▶ **Material for this task**:
○ ○ ○ ○ ○

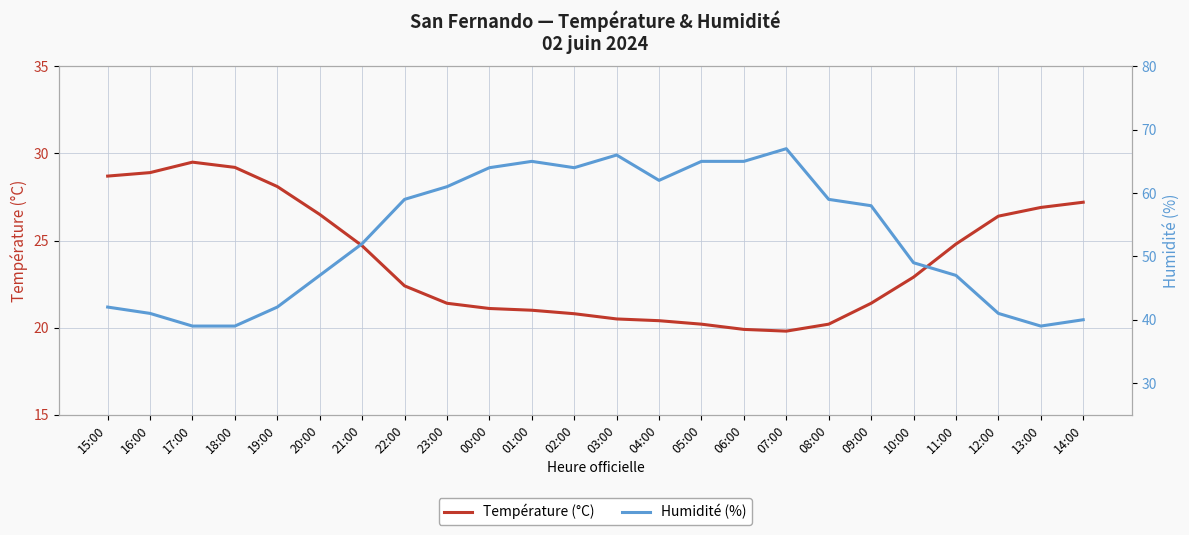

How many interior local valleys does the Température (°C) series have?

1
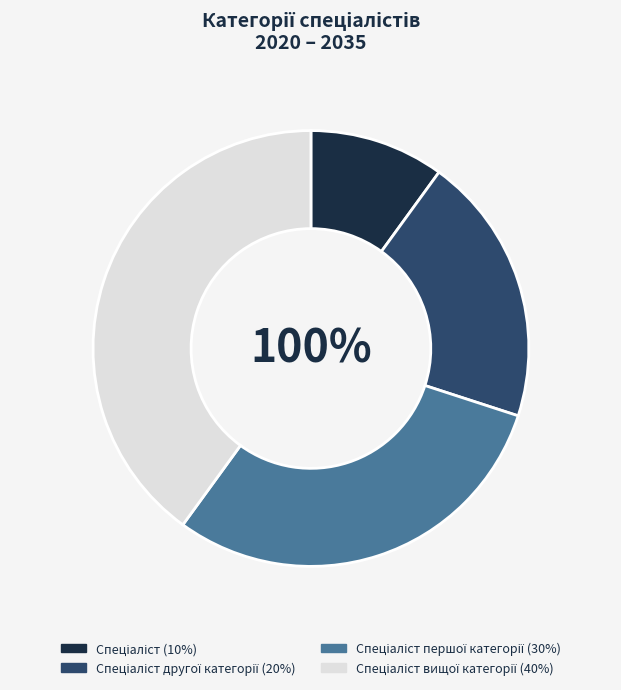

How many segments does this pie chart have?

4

○ ○ ○ ○ ○

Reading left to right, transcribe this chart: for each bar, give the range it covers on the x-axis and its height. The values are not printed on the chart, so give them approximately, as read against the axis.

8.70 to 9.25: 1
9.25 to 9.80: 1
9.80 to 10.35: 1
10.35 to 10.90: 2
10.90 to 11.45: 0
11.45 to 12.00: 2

○ ○ ○ ○ ○

▶ **Instructions for the task**: Can you rewrite everything from the line containing "8.70 to 9.25: 1" down to the line containing "11.45 to 12.00: 2", swapping "to" for "through" and leaving the rest unchanged?

▶ **Exercise response**:
8.70 through 9.25: 1
9.25 through 9.80: 1
9.80 through 10.35: 1
10.35 through 10.90: 2
10.90 through 11.45: 0
11.45 through 12.00: 2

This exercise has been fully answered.